Pendant que ces événemens se passaient en Souabe, la guerre se poursuivait dans les Hautes-Alpes. Masséna agissant vers les sources du Rhin, Lecourbe vers celles de l'Inn, Dessoles vers celles de l'Adige, avaient eu des succès balancés. Il y avait au-delà du Rhin, un peu au-dessus du point où il se jette dans le lac de Constance, une position qu'il était urgent d'emporter, c'était celle de Feldkirch. Masséna y avait mis toute son opiniâtreté, mais il y avait perdu plus de deux mille hommes sans résultat. Lecourbe à Taufers, Dessoles à Nauders, avaient livré des combats brillans, qui leur avaient valu à chacun trois ou quatre mille prisonniers, et qui avaient amplement compensé l'échec de Feldkirch. Ainsi les Français, par leur vivacité et leur audace, conservaient la supériorité dans les Alpes.
Les opérations commençaient en Italie, le lendemain même de la bataille de Stokach. Les Français avaient reçu environ trente mille conscrits, ce qui portait la masse de leurs forces en Italie à cent seize mille hommes à peu près. Ils étaient distribués ainsi qu'il suit: trente mille hommes de vieilles troupes gardaient, sous Macdonald, Rome et Naples. Les trente mille jeunes soldats étaient dans les places. Il restait cinquante-six mille hommes sous Schérer. De ces cinquante-six mille hommes, il en avait été détaché cinq mille sous le général Gauthier pour occuper la Toscane, et cinq mille sous le général Dessoles pour agir dans la Valteline. C'étaient donc quarante-six mille hommes qui restaient à Schérer pour se battre sur l'Adige, point essentiel, où il aurait fallu porter toute la masse de nos forces. Outre l'inconvénient du petit nombre d'hommes sur ce point décisif, il en était un autre qui ne fut pas moins fatal aux Français.

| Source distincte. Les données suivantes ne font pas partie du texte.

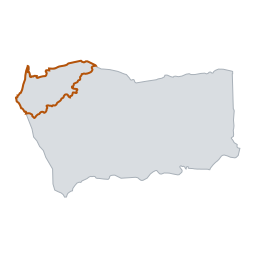 location of Western within Ghana, rotated 89°
{"feature_id": "GHA-2162", "entity_name": "Western", "entity_type": "Region", "adm_level": 1, "iso_a3": "GHA", "parent_name": "Ghana", "parent_adm1": "", "projection": "robinson", "projection_center": [-2.27, 5.896], "detail": "fine", "context": "in_parent", "style": "outline", "palette": "amber", "viewbox_px": 256, "rotation_deg": 89, "n_neighbors": 0, "source": "natural_earth", "source_scale": "10m", "svg_char_len": 6736}
<svg xmlns="http://www.w3.org/2000/svg" viewBox="0 0 256 256"><g transform="rotate(89 128 128)"><path d="M157.4,18.3L159.3,20.4L159.7,21.6L159.0,26.1L157.6,29.2L156.7,32.2L156.9,33.7L157.7,35.1L160.7,37.4L162.2,38.9L164.0,41.2L166.1,43.4L169.6,46.3L171.1,46.9L171.1,47.7L170.6,48.8L170.3,59.6L170.0,62.4L169.7,63.8L169.4,67.8L169.1,68.4L168.4,68.4L167.8,68.5L167.6,69.3L167.9,70.1L170.0,70.7L169.5,71.3L168.0,71.9L167.2,73.1L167.5,74.5L166.7,75.6L166.9,76.3L167.5,76.9L168.4,76.7L170.9,74.8L171.9,74.6L173.2,75.0L175.6,77.8L175.7,79.2L174.7,84.0L173.8,87.7L173.6,92.6L174.6,95.3L174.5,96.8L173.4,98.1L171.0,100.0L171.1,101.3L172.3,103.7L174.3,106.4L178.4,109.7L180.6,114.0L180.6,115.8L179.4,117.5L177.9,119.1L177.4,121.3L178.1,135.8L174.9,142.0L174.9,143.8L175.2,145.9L176.1,147.2L177.7,147.5L179.0,148.7L178.6,153.2L177.9,157.7L177.8,159.8L177.4,160.9L176.1,161.7L175.7,163.1L176.0,164.9L175.7,166.2L176.4,167.9L177.9,169.9L180.2,175.1L181.1,175.5L181.6,176.6L181.3,177.7L182.2,180.0L184.8,182.3L187.6,184.3L189.8,184.6L190.3,186.4L191.8,188.7L192.9,189.7L194.5,190.3L195.9,190.7L196.0,192.6L193.5,193.9L191.8,195.9L190.5,198.9L188.8,202.3L182.6,204.0L180.3,204.0L167.7,204.1L155.9,210.7L149.1,213.0L144.9,216.7L139.3,219.3L135.4,222.5L127.2,224.0L113.8,229.0L109.6,231.0L105.4,234.5L98.5,238.6L95.8,238.5L90.4,234.7L86.4,232.8L76.5,229.9L69.1,228.8L65.5,227.5L64.5,227.3L65.4,225.9L67.4,225.8L69.6,226.2L71.2,225.2L73.6,225.0L74.3,224.0L74.5,221.2L74.4,219.0L75.3,218.0L75.5,215.4L74.3,209.5L73.5,208.9L69.2,208.1L68.8,206.9L68.1,205.7L67.2,202.7L66.3,198.2L64.8,192.7L61.9,183.6L61.2,180.4L60.7,177.1L60.6,173.2L61.2,171.7L61.1,169.7L60.8,167.7L62.9,163.1L66.9,157.4L67.7,155.3L68.5,153.9L68.6,151.9L69.3,145.2L71.2,137.3L72.4,134.2L73.2,132.6L74.2,129.9L74.5,128.7L78.2,125.6L79.8,124.7L80.2,123.5L79.6,122.1L79.9,121.2L80.8,120.8L82.1,120.4L83.1,119.1L81.6,109.2L80.3,99.4L80.2,98.6L79.5,97.2L78.8,93.2L77.5,90.8L75.8,90.1L75.8,87.9L77.5,84.1L78.0,81.9L77.2,81.2L77.0,79.5L77.6,76.7L77.3,75.0L77.0,73.1L75.2,68.8L74.8,65.8L75.7,64.0L75.7,60.1L74.7,54.1L74.5,50.3L75.2,48.7L74.9,47.2L73.6,45.8L73.5,44.4L74.6,43.1L74.4,42.0L73.0,41.2L71.8,39.4L70.7,36.5L70.9,31.7L73.0,23.1L73.3,22.4L75.6,22.4L75.7,22.8L83.0,22.7L91.5,22.6L101.6,22.5L110.7,22.4L111.1,22.0L112.7,21.5L121.9,22.4L127.7,22.0L130.2,22.3L132.0,22.8L136.0,22.5L138.1,22.7L139.7,24.9L140.4,24.8L141.3,23.9L142.9,22.9L144.5,22.1L145.6,20.4L146.4,19.1L147.4,19.3L148.9,19.3L149.9,18.2L150.3,16.5L157.4,18.3Z" fill="#d9dde1" stroke="#a8b0b8" stroke-width="1"/><path d="M62.8,187.0L62.4,186.5L60.0,174.3L60.0,173.7L60.3,173.3L60.8,173.0L61.0,172.8L61.6,170.9L61.5,170.6L61.1,169.7L60.7,169.2L60.6,168.8L60.6,167.6L61.2,166.2L64.7,159.4L65.1,159.1L65.1,159.3L65.4,161.1L65.6,161.8L65.9,162.4L66.0,162.6L66.4,162.9L66.6,163.1L66.8,163.1L67.2,163.2L67.3,163.2L67.5,163.1L68.7,162.6L69.0,162.5L69.3,162.6L69.8,162.8L70.7,163.4L71.2,163.9L71.5,164.3L72.2,165.8L72.4,166.5L72.8,167.7L72.9,167.9L72.9,168.6L72.9,168.8L73.0,168.9L73.0,169.1L73.1,169.5L73.1,169.8L72.9,170.5L72.8,170.9L72.8,171.2L72.9,171.5L73.1,172.1L73.2,172.4L73.2,172.7L73.2,173.0L73.3,173.1L73.4,173.3L73.6,173.3L74.4,173.6L74.7,173.7L75.9,174.8L76.0,174.9L76.4,175.0L76.7,175.0L77.9,174.9L78.2,174.9L78.4,175.0L78.8,175.2L79.0,175.4L79.2,175.6L79.3,176.3L79.4,176.6L79.6,176.9L79.7,177.0L79.9,177.1L80.0,177.2L80.6,177.4L81.0,177.6L81.3,177.9L82.7,181.2L82.8,181.3L83.0,181.4L84.0,181.5L84.3,181.6L84.7,181.8L85.1,182.1L85.3,182.3L85.6,182.3L85.5,183.1L85.7,183.3L86.0,183.3L86.4,183.3L86.6,183.3L86.8,183.1L87.0,183.0L87.3,182.6L87.4,182.4L87.6,182.1L87.7,181.7L87.8,181.3L88.1,178.9L88.2,178.6L88.3,178.2L88.5,178.1L88.9,178.0L89.0,178.1L89.3,178.2L90.2,178.9L90.4,178.9L90.7,178.9L91.3,178.7L91.6,178.6L91.8,178.7L92.0,178.8L92.1,179.0L92.1,179.3L92.1,179.5L91.5,181.5L91.5,181.9L91.5,182.1L91.5,182.3L91.9,182.6L94.1,183.2L94.3,183.3L94.5,183.5L94.8,183.9L94.8,184.1L95.0,184.6L95.0,184.8L95.1,185.0L95.3,185.3L95.5,185.4L96.4,185.4L96.3,185.9L96.1,186.2L95.6,186.7L95.2,187.0L94.4,187.4L93.8,187.7L93.6,188.0L93.4,188.3L93.3,188.8L93.3,189.2L93.4,189.6L93.4,189.9L93.5,190.1L93.7,190.6L93.9,190.7L94.7,191.4L95.2,191.7L95.5,191.7L95.7,191.8L96.3,192.0L96.5,192.2L96.8,192.6L96.9,192.8L97.3,193.7L97.4,193.9L97.5,194.0L98.6,194.5L99.1,194.8L99.3,195.0L99.9,195.7L101.3,197.9L101.3,198.0L102.0,198.6L102.3,198.8L103.0,199.0L103.4,199.3L103.6,199.6L104.0,200.2L104.2,200.6L104.2,200.9L104.2,201.1L104.1,201.7L104.0,202.2L104.1,202.6L104.1,202.8L104.3,203.0L104.7,203.2L104.9,203.4L104.9,203.6L104.9,203.9L104.6,204.1L104.5,204.3L104.4,204.6L104.4,204.8L104.4,205.5L104.4,205.9L104.2,206.6L104.0,207.2L104.0,207.5L104.0,207.8L104.1,208.5L104.2,208.8L104.4,209.0L104.6,209.0L105.7,208.6L106.0,208.5L106.4,208.4L106.6,208.4L106.8,208.5L107.1,208.6L107.4,208.9L107.6,209.0L107.9,209.1L108.6,209.1L109.0,209.2L109.3,209.3L109.6,209.5L110.2,209.8L110.6,210.2L111.0,210.7L111.3,211.2L111.3,211.4L111.3,211.5L111.1,211.9L111.0,212.1L110.9,212.2L110.6,212.3L110.5,212.6L110.4,212.9L110.3,213.3L110.3,213.5L110.4,214.2L110.6,214.8L111.1,215.4L111.2,215.6L111.4,215.8L111.8,215.9L111.9,216.0L112.1,216.2L112.4,216.4L112.5,216.6L112.6,216.9L112.8,217.7L112.9,217.9L113.0,218.1L113.4,218.6L114.4,219.7L115.7,220.5L115.9,220.8L116.2,221.2L116.3,221.4L116.3,221.6L116.2,221.7L115.3,222.5L114.9,223.1L114.7,223.3L114.4,223.4L114.2,223.5L113.6,223.5L113.2,223.6L112.9,223.7L112.8,223.8L112.7,224.0L111.9,225.5L111.7,225.8L111.6,226.2L111.5,227.1L111.5,227.4L111.8,229.7L111.3,229.5L110.8,229.4L110.3,229.6L109.9,229.9L109.8,230.2L110.0,230.7L110.0,231.0L109.8,231.2L109.7,231.4L107.6,232.5L107.2,232.9L106.3,234.0L106.2,234.2L106.3,234.5L106.0,234.7L105.7,234.7L103.6,235.4L101.3,236.6L100.8,237.1L100.0,238.2L99.6,238.7L99.2,238.9L97.0,239.2L96.6,239.4L95.8,239.5L95.6,239.4L95.4,239.2L95.3,238.8L95.4,238.5L95.3,238.1L94.9,238.0L94.6,238.0L94.2,237.8L93.8,237.8L93.9,237.6L93.6,237.3L92.3,236.1L91.6,235.8L91.3,235.6L91.2,235.3L91.2,235.0L91.0,234.8L90.9,234.5L87.7,233.1L82.5,231.9L77.5,230.0L73.5,229.7L69.1,228.8L64.8,227.3L64.3,227.2L64.5,226.6L65.0,226.4L65.3,226.4L67.5,226.4L68.2,226.6L68.4,226.8L68.7,227.4L68.9,227.6L69.3,227.5L69.9,227.2L70.3,227.1L70.2,226.1L71.0,225.7L72.1,225.5L72.8,225.2L74.0,225.2L74.7,225.1L75.1,224.8L75.4,224.1L75.3,223.9L74.9,223.5L74.8,223.4L74.7,223.1L74.9,222.3L74.9,222.0L74.8,221.7L74.3,221.0L74.2,220.5L74.4,218.3L75.5,218.5L75.9,218.5L76.2,218.0L76.3,217.4L76.1,216.8L75.3,214.6L74.8,212.1L74.7,210.3L74.6,209.7L74.3,209.3L73.9,208.9L71.8,208.3L71.3,208.5L70.3,209.2L69.7,209.3L68.9,208.8L68.8,207.9L69.1,205.7L67.1,205.9L67.4,202.0L67.3,200.7L67.0,199.5L65.8,197.0L65.3,195.8L64.4,190.0L63.8,188.1L62.9,187.2L62.8,187.0Z" fill="none" stroke="#b45309" stroke-width="2"/></g></svg>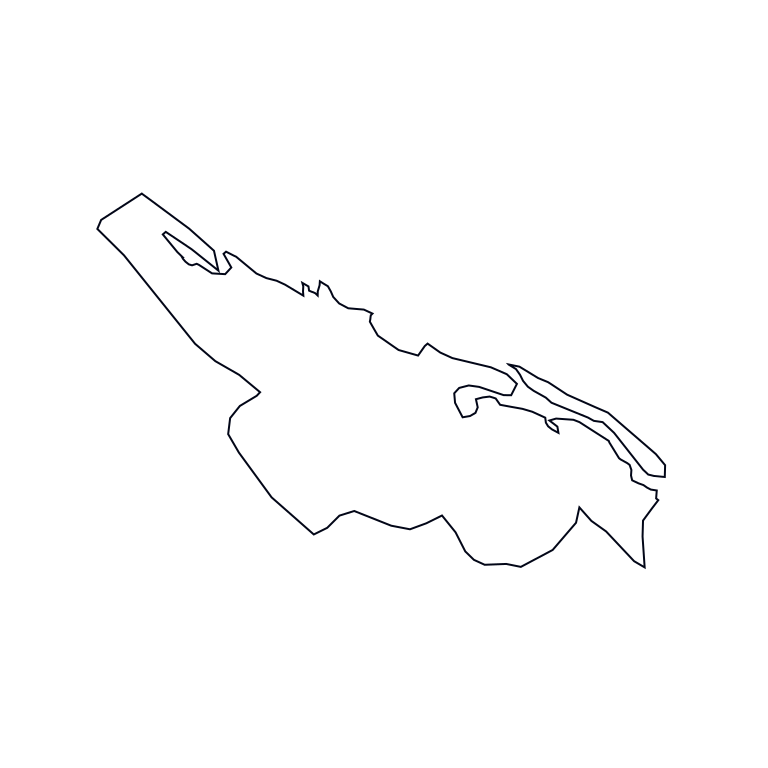 the District of Maḍakalapuva, rotated 319°
{"feature_id": "LKA-2452", "entity_name": "Maḍakalapuva", "entity_type": "District", "adm_level": 1, "iso_a3": "LKA", "parent_name": "Sri Lanka", "parent_adm1": "", "projection": "equal_earth", "projection_center": [81.59, 7.833], "detail": "fine", "context": "isolated", "style": "outline", "palette": "ink", "viewbox_px": 768, "rotation_deg": 319, "n_neighbors": 0, "source": "natural_earth", "source_scale": "10m", "svg_char_len": 2441}
<svg xmlns="http://www.w3.org/2000/svg" viewBox="0 0 768 768"><g transform="rotate(319 384 384)"><path d="M326.1,81.4L326.1,81.5L327.8,88.9L338.9,139.2L343.1,171.9L333.4,189.8L328.0,160.2L327.2,156.0L319.1,126.0L315.2,126.0L314.6,148.8L315.2,156.0L314.8,155.7L314.4,157.8L314.4,161.4L315.2,165.7L317.0,168.5L321.5,170.4L322.5,172.7L326.8,187.7L336.2,196.9L345.2,195.9L348.3,180.5L351.6,180.5L354.9,188.7L355.9,190.9L360.2,216.9L364.7,226.9L370.7,235.6L374.5,244.1L381.1,264.4L383.7,260.9L387.1,257.4L388.7,254.1L391.0,260.8L388.7,264.4L389.9,266.9L390.9,268.6L391.1,269.1L391.7,270.5L392.0,273.7L394.7,270.7L400.2,267.2L403.0,264.4L404.2,268.5L405.8,273.4L404.6,279.2L402.8,285.0L402.9,289.5L403.0,293.8L406.7,303.4L413.3,310.2L417.6,314.6L421.5,323.3L419.1,323.5L417.8,324.6L416.2,326.1L415.2,326.9L414.2,327.7L412.6,335.6L411.1,343.4L417.3,367.9L420.7,373.1L428.4,384.9L439.7,382.1L443.4,382.1L447.1,397.2L451.3,406.4L452.6,409.3L475.6,441.5L483.1,457.2L484.4,471.1L472.6,475.9L467.0,470.9L453.9,448.6L447.0,440.7L438.2,436.3L437.2,436.4L430.9,437.1L425.3,444.8L421.5,460.7L427.9,464.6L434.1,465.8L439.4,463.1L443.4,455.8L449.7,458.9L455.5,462.8L457.5,466.0L458.8,468.2L458.0,475.9L465.1,484.8L472.2,493.6L477.7,502.2L483.6,515.2L480.8,519.4L480.1,523.6L481.0,528.5L483.6,535.3L486.9,529.9L484.9,520.1L491.2,523.0L503.5,535.3L506.5,541.0L516.3,574.5L515.7,576.0L512.7,594.2L513.1,596.2L513.2,596.5L515.7,603.4L516.3,606.2L514.3,611.2L510.4,615.1L508.1,619.5L510.9,625.9L513.5,630.5L514.4,634.1L514.5,634.6L516.1,638.7L520.0,643.3L514.3,648.9L514.8,651.6L504.6,653.7L489.9,657.0L479.1,668.7L460.4,693.4L456.5,681.8L454.9,641.0L450.7,623.4L450.5,605.3L437.9,614.7L402.4,619.9L367.3,611.8L358.2,600.0L341.4,586.5L336.5,575.7L335.5,563.7L340.7,542.9L341.5,521.3L324.6,516.9L308.3,510.7L296.5,495.7L278.2,460.3L264.0,454.1L246.8,455.3L232.3,451.5L224.8,395.8L229.5,340.5L233.5,319.6L245.5,308.8L260.8,306.0L280.2,309.4L285.1,308.9L280.7,282.1L271.7,256.1L267.8,229.7L272.2,116.3L269.4,78.9L278.2,74.6L326.1,81.4ZM498.1,508.0L497.2,500.5L495.1,494.6L492.5,487.4L490.8,480.4L491.0,472.9L492.7,466.3L493.4,459.3L490.8,451.0L490.8,450.9L497.6,459.8L504.2,480.6L509.0,490.2L510.2,494.3L515.2,512.2L528.1,539.8L534.2,552.5L543.2,615.3L542.9,629.7L534.9,638.4L527.4,630.5L525.1,627.2L524.0,625.7L523.7,622.2L523.3,618.6L523.4,617.1L525.6,571.8L524.0,556.2L518.2,549.5L515.9,543.1L498.1,508.0Z" fill="none" stroke="#020617" stroke-width="2"/></g></svg>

Le général n'inspirait aucune confiance, il n'avait pas assez de jeunesse, comme nous l'avons dit; il s'était d'ailleurs dépopularisé pendant son ministère. Il le sentait lui-même, et il n'avait pris le commandement qu'à regret. Il allait pendant la nuit écouter les propos des soldats sous leurs tentes, et recueillir de ses propres oreilles les preuves de son impopularité. C'étaient là des circonstances bien défavorables, au début d'une campagne grande et difficile.